Cuando hablo en conferencias de matrimonios y familia, muchas veces hago a los esposos este par de preguntas: Primera: “¿Cuántos de ustedes valoran a sus esposas/os y quieren tratarlas/los bien?” Todos levantan la mano. Segunda: “¿Cuántos de ustedes hacen cosas que lastiman a sus esposas/os?” Todos levantan la mano otra vez.
Es fácil decir valoro a mi esposa, a mis hijos, a mis amigos y a Dios y es posible que desee con total sinceridad amarlos a todos. Sin embargo, se necesita mucho esfuerzo, práctica y gracia para adquirir las virtudes que necesito para ser efectivamente un buen esposo, padre, amigo y cristiano. Las virtudes son como poderes internos que nos ayudan a amar a los demás. Es más, las virtudes nos dan la libertad de amar y sin ellas simplemente no somos capaces de amar a los demás del modo que Dios pretende.

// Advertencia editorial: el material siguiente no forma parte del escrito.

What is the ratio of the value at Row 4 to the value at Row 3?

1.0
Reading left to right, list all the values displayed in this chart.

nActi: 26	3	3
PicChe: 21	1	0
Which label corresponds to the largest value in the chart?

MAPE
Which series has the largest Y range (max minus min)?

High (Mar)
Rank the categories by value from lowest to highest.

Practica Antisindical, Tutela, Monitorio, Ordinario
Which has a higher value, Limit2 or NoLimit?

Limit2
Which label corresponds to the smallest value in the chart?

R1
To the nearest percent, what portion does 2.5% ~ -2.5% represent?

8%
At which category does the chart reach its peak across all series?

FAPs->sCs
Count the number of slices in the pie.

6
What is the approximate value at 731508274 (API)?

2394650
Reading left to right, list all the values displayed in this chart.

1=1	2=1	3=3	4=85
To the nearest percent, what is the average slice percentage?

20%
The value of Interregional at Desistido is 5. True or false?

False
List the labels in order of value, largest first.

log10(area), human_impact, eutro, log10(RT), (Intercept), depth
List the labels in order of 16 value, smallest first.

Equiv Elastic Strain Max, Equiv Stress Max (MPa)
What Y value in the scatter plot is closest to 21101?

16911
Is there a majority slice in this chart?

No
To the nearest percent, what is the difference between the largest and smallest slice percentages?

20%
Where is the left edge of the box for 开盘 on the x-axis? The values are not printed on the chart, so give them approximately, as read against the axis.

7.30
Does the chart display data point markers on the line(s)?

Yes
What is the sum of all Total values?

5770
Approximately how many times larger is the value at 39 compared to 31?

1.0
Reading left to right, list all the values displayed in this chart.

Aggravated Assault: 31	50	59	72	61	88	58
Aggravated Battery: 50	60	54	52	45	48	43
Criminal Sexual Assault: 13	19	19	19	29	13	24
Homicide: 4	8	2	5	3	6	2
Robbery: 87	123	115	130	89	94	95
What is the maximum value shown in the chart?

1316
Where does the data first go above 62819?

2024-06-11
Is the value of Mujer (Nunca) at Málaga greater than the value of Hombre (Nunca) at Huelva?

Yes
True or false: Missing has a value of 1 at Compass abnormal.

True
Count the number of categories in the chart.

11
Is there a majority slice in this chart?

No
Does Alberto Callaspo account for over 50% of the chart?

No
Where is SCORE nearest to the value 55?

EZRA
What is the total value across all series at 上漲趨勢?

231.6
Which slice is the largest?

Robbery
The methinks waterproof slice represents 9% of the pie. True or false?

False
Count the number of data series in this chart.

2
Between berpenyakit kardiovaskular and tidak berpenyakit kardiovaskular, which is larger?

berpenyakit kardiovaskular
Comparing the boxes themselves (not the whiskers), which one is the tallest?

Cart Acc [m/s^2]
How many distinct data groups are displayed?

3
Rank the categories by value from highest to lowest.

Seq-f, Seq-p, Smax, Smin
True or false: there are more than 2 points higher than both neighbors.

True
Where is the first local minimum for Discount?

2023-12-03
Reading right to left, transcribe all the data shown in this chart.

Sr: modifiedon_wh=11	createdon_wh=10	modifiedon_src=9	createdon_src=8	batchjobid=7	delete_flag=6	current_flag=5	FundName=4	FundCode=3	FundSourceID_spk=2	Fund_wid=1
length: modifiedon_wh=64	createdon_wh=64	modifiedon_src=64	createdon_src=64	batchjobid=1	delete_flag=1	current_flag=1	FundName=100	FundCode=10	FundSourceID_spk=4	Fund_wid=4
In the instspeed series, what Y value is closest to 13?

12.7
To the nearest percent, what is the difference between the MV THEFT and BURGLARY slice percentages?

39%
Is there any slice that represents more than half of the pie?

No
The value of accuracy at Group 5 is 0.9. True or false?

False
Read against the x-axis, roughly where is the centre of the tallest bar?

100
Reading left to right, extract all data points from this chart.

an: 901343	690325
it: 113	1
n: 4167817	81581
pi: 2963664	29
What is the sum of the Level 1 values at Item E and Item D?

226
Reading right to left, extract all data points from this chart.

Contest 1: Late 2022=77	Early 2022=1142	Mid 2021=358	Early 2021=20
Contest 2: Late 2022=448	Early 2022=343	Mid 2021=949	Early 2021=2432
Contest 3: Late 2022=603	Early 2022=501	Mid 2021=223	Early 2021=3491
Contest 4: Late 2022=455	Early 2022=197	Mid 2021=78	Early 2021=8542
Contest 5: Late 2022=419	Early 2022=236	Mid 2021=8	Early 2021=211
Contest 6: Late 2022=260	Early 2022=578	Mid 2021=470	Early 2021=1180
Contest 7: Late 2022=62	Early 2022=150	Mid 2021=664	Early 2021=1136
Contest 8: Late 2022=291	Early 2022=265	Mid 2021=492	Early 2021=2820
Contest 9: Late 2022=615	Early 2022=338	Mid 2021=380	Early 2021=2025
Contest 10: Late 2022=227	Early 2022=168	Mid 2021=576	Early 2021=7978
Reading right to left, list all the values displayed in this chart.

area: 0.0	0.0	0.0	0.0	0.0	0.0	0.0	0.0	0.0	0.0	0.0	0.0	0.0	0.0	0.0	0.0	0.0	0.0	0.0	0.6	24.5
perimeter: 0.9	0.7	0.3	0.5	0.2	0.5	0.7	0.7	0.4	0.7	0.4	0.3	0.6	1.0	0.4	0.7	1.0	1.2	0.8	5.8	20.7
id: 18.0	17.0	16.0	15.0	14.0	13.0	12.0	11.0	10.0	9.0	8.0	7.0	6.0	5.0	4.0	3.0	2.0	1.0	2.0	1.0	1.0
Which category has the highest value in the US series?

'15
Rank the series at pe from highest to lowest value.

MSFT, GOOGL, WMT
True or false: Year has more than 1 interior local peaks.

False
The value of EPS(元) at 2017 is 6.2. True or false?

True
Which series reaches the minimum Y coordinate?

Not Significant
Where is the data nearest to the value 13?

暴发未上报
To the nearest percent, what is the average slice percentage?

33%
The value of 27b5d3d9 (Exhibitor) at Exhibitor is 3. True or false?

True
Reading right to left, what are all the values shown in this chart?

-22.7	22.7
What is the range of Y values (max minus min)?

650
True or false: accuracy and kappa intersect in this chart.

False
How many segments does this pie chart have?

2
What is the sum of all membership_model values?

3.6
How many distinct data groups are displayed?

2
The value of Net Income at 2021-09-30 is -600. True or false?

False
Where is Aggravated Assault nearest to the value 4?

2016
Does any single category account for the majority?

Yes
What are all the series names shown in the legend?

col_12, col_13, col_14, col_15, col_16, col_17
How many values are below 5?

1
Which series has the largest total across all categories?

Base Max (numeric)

Este es un punto importante que debemos tener en cuenta. Cuando era más joven y escuchaba a las personas en la Iglesia que hablaban de las virtudes, tenía una visión individualista de la vida virtuosa. Tenía la impresión equivocada de que las virtudes tenían algo bueno meramente para mi propia alma: Para mi desarrollo moral o para mi vida espiritual. Humildad, piedad, amabilidad, prudencia, templanza — estas y otras virtudes parecían ser tan sólo buenas cualidades que se suponía que todos los católicos debían tener para ser buenos cristianos. Las virtudes eran como insignias que nos convertían en un buen “boy scout” para Dios.
Sin embargo, la virtud debe entenderse en forma relacional. Las virtudes no son importantes sólo para nuestra propia vida; son las disposiciones habituales — las herramientas — que necesitamos para amar a Dios y a las personas que Dios ha puesto en nuestro camino. La carencia de virtudes en determinadas áreas no sólo me perjudica a mí, sino que además afecta a las personas que tengo cerca de mí, quienes sufrirán las consecuencias de mi falta de virtud.
Por ejemplo, si no tengo la virtud de la generosidad, haré cosas egoístas que lastimarán a mi esposa. Si no tengo prudencia y paso muchas horas preocupado por mi trabajo y no demasiado tiempo con mis hijos, ellos sentirán los efectos de la imprudencia con que decido manejar mi tiempo. Si muchas veces la vida me abruma y me irrito, estreso o enojo con facilidad, las personas que me acompañan sufrirán las consecuencias de mi falta de paciencia y perseverancia.
Esto es lo más trágico que sucede cuando carezco de virtud: la misma medida en que carezco de las virtudes es la misma medida en que no soy libre de amar. No importa cuánto desee ser un buen hijo de Dios, un buen marido para mi esposa y un buen padre para mis hijos, sin virtudes, no daré lo mejor de mí al Señor de manera coherente, no honraré ni serviré a mi esposa con efectividad ni criaré a mis hijos tan bien como debería. Mi falta de virtud afecta la vida de los demás.
El Cardenal Joseph Ratzinger (quien fue el Papa Benedicto XVI) una vez dijo que, en nuestro mundo progresivamente secular y descristianizado, habíamos perdido “el arte de vivir”. Es más, en una era de confusión moral, donde el legado de las virtudes y la formación del carácter no se han transmitido de generación en generación, ya no sabemos cómo vivir bien la vida. Esta nueva serie de artículos explorará la tradición católica de las virtudes de manera práctica para que nos sirva para comenzar a recuperar “el arte de vivir”.